Work task
Going line by line through the records below, count those containing the word "middle", then give only the count.

-- Opening Marker --

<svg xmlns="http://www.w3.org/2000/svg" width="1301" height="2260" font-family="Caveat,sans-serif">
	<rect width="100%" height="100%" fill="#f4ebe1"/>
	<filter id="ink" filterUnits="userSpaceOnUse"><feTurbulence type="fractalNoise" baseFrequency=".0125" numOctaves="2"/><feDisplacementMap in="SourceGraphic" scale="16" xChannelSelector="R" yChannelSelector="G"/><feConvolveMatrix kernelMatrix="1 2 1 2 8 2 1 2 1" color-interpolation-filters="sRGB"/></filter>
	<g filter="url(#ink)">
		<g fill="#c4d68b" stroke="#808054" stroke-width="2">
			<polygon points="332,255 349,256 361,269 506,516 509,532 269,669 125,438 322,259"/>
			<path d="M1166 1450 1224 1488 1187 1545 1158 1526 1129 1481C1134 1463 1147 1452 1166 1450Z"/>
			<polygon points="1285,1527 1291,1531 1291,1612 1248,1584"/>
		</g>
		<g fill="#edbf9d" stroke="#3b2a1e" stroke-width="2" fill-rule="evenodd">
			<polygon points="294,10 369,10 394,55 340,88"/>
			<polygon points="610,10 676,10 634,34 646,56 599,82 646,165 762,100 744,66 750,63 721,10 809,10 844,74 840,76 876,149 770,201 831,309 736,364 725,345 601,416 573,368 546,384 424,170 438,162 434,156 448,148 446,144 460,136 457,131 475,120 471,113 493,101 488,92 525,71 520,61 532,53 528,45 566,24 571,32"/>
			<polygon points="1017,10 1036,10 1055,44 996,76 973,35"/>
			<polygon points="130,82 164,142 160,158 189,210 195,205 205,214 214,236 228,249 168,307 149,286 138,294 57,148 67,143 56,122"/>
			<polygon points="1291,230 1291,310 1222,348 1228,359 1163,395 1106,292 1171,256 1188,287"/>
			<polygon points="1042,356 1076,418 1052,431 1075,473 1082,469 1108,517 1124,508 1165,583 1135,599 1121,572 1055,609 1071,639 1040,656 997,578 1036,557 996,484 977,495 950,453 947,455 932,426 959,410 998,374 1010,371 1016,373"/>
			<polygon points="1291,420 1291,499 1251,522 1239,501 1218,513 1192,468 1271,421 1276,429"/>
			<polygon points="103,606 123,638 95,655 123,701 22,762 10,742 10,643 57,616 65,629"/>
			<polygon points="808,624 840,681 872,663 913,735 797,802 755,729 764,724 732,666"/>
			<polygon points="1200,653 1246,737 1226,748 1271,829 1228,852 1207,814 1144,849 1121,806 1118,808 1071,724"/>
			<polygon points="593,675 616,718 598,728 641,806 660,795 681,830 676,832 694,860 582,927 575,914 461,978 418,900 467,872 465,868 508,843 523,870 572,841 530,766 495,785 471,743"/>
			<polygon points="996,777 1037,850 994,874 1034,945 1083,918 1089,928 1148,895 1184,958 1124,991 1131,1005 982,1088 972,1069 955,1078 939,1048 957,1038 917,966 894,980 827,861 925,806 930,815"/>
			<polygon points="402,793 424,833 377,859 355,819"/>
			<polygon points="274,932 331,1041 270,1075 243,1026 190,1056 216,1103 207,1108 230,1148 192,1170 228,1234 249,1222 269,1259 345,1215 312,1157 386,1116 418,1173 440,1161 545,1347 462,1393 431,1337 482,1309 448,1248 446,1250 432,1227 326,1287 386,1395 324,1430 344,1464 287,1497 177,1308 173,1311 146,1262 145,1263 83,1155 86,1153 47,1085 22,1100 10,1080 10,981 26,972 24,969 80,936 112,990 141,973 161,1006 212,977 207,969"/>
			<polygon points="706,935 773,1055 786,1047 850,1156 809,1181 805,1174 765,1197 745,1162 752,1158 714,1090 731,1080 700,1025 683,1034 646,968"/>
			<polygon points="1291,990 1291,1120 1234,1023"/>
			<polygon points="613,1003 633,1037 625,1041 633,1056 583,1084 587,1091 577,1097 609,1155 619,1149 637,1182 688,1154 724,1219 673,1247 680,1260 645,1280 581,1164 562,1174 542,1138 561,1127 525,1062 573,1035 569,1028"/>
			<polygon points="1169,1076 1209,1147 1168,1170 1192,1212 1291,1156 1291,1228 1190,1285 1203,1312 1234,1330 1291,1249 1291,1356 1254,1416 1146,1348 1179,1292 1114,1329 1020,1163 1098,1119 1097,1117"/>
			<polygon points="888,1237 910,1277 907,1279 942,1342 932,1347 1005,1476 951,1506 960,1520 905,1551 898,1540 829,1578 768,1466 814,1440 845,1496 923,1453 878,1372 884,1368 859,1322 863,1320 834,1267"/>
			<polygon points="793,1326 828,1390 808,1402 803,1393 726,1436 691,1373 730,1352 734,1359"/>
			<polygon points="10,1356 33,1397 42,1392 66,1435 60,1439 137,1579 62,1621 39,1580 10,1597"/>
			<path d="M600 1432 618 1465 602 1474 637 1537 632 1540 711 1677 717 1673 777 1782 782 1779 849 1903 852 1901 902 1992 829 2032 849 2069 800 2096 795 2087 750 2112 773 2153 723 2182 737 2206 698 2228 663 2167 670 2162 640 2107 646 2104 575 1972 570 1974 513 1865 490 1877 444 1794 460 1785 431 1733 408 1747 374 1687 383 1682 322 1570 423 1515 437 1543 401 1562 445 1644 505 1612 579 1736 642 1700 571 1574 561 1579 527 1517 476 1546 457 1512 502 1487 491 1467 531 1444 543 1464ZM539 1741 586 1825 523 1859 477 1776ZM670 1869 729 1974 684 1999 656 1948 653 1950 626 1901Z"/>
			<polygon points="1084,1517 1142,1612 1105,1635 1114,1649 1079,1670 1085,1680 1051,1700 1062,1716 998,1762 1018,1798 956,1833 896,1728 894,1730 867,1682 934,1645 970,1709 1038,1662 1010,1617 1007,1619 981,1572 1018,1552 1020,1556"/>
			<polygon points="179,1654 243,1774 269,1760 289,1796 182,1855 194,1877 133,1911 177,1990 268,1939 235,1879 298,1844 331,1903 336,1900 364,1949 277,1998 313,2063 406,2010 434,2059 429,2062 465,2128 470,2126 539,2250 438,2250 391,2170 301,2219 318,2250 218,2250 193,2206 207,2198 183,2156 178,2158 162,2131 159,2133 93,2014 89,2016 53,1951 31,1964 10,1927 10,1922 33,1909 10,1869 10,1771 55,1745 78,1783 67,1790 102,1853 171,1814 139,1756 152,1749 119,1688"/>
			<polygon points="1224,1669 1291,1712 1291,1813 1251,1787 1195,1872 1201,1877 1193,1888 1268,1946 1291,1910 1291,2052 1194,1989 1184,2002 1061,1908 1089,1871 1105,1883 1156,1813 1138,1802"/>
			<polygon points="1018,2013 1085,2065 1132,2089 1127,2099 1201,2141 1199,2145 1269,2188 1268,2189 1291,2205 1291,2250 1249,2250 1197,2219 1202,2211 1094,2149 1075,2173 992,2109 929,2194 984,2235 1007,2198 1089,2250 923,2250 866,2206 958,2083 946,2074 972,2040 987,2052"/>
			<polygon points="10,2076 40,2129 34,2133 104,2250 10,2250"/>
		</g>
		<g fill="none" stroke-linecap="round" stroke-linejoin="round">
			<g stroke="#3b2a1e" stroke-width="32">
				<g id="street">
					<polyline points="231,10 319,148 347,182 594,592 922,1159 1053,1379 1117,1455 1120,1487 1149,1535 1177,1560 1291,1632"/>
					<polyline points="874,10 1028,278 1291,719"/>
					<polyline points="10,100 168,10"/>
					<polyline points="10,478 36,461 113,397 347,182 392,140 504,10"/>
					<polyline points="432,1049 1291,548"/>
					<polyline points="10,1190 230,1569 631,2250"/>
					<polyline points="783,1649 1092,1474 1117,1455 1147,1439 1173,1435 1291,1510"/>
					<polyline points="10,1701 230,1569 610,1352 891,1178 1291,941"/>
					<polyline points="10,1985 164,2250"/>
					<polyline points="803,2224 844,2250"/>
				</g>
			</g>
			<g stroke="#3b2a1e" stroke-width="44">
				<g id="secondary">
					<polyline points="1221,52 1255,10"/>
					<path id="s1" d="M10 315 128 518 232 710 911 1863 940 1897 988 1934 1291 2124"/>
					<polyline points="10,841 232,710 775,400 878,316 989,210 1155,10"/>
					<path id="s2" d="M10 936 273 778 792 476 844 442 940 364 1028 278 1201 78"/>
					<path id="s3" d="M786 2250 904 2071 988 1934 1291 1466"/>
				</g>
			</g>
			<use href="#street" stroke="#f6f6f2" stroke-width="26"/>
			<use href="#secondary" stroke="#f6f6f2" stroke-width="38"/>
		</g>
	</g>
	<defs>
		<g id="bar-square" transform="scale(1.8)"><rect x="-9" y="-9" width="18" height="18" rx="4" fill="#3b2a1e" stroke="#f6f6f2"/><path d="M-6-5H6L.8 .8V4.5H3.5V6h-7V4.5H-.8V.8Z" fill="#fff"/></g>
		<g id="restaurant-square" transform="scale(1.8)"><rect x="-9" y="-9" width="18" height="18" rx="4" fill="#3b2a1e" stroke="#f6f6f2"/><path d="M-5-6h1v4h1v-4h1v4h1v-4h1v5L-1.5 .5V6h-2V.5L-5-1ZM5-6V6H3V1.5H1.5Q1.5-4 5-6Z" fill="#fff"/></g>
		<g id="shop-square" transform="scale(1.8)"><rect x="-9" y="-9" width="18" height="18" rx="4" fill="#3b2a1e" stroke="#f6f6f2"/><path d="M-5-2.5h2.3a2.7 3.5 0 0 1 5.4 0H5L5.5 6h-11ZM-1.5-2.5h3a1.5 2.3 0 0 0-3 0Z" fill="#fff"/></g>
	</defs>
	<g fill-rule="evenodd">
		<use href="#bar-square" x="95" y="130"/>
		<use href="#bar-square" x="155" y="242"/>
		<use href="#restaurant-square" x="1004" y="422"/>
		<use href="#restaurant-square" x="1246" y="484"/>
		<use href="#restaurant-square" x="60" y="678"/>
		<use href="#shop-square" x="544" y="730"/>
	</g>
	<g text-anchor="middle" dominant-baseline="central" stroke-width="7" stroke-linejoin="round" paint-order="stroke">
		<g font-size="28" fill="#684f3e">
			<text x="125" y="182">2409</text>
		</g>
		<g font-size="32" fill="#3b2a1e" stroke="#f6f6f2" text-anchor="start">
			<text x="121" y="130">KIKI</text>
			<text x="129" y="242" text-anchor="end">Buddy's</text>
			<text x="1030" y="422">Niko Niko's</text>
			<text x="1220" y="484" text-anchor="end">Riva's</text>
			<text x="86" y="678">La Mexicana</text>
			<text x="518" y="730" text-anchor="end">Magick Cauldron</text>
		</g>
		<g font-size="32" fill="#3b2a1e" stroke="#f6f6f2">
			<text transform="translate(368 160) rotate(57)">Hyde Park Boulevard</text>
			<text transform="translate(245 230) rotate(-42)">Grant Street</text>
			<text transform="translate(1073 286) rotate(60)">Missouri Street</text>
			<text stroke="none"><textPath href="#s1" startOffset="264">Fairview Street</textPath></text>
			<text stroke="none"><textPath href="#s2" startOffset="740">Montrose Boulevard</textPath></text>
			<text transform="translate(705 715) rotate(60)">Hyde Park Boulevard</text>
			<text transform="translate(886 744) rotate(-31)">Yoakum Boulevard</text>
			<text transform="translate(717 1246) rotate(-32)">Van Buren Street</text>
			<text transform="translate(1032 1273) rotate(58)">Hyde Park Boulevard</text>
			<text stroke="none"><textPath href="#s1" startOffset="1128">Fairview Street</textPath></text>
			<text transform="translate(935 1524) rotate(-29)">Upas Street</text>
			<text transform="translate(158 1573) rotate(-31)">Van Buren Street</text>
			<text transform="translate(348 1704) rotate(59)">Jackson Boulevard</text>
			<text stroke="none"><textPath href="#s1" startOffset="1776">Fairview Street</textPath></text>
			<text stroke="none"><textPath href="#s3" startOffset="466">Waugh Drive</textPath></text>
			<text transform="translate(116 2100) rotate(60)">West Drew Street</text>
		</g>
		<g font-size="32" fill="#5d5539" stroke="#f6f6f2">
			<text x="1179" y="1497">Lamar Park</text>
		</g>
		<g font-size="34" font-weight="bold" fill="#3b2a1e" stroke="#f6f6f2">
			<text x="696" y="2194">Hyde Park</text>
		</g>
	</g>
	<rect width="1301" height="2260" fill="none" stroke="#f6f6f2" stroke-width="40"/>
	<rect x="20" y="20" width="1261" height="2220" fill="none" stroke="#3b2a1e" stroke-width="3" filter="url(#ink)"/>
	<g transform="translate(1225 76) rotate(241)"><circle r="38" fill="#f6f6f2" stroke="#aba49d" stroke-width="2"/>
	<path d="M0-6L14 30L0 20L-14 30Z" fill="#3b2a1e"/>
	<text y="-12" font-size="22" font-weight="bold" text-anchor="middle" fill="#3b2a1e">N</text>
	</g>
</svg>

-- Closing Marker --

Written solution
2